Wednesday, January 03, 2007

I'm tired of fighting the inevitable.

Over the holidays I got a bunch of crap from a lot of people who love me, or at least like me, along the lines of "when are you going to give up this crappy sobriety job of yours and either get a "real" job OR, at least, start doing something that feeds your soul?"

I've decided that I have a new guardian angel, the former head of Worldwide Equities at Big-Assed-Brokerage House, Incorporated, where I worked from 1983 until liquor became more important than work in 1994. The Angel in question passed away last May and ever since then I've had this nagging, niggling, feeling that he was nudging me back towards the Street to finish out my working years making a few sheckles I can put aside for my REALLY old age.

A very good friend, out of the blue, got a job a few months back at some sort of hedge fund where he had to become a principal of the firm (a high-muckety-muck). That meant becoming licensed with multiple state and federal licenses to act as a stockbroker and also to be able to supervise same. We were talking last week and he casually asked me what would prevent me from working on the street again. "Oh" I said, "I don't have my licenses. They expired many years ago." There was a pause and he said, "That is no longer a problem for you."

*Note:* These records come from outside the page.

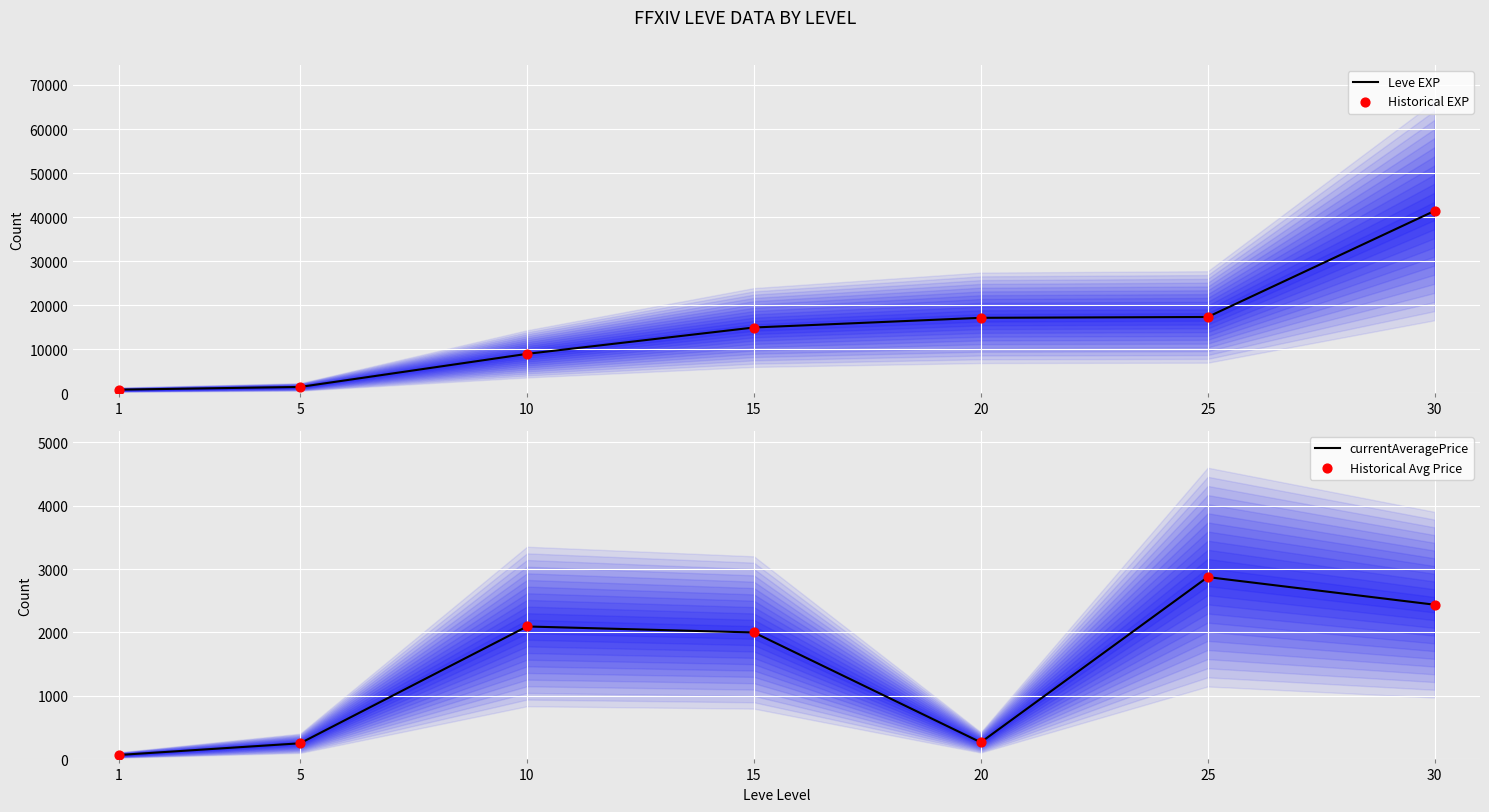

At which category is the sum across all series the highest?

30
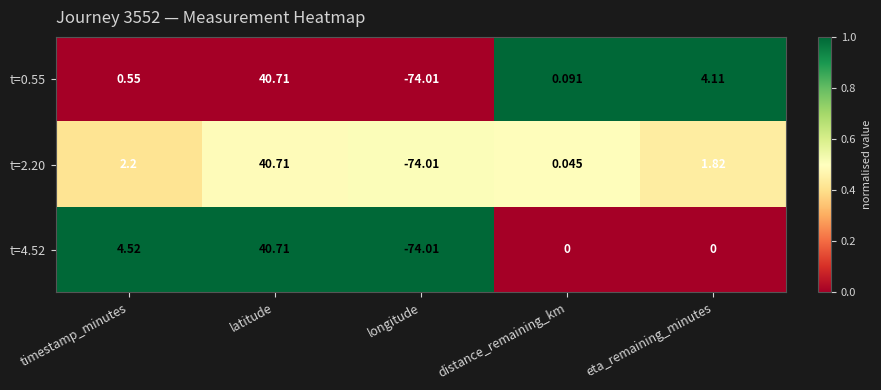

List the series in order of their overall mean, highest first.

t=0.55, t=4.52, t=2.20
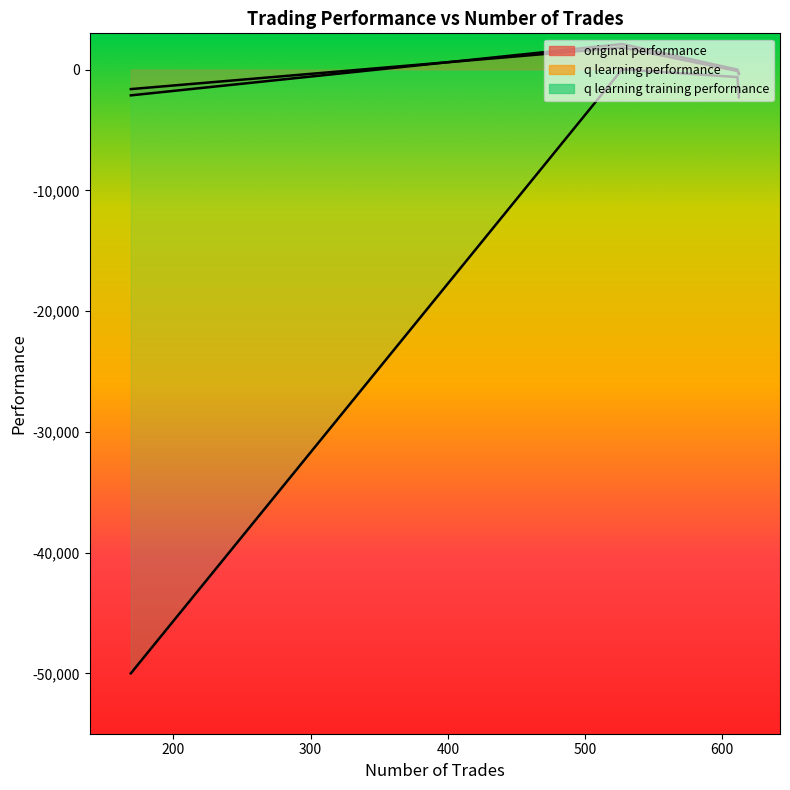

What is the difference between the highest and lowest values at 527?

2095.3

Oh, yes it is. I'm thick, but not that thick. I understood what he was offering me. His firm would sponsor me to take the necessary exams, which, basically, meant he was offering me a job.

So, naturally, I called Screen Actors Guild yesterday and inquired as to what it would take to get back into their good graces, too. I'd been a member in good standing of the Guild from 1980 until 1995, when I just ... well, stopped paying my dues. I'm still waiting to hear back from them on that one. I know some agents in recovery now.

Then, another friend who just happens to be a Hip-Hop Artist of some note, started ragging on me to start "getting with" the writing. Not just this blog. She was very serious about me getting very serious.

I don't know what's going on, but I do know that the signs are everywhere. It's time for a change. A REALLY BIG CHANGE.

I hate change. Most drunks do. Things are just fine, thankyewverymuchferaskin'.

But change is inevitable. I have learned that. I've also learned to (somewhat) not be afraid of it.

Growth. It ain't just for puberty anymore.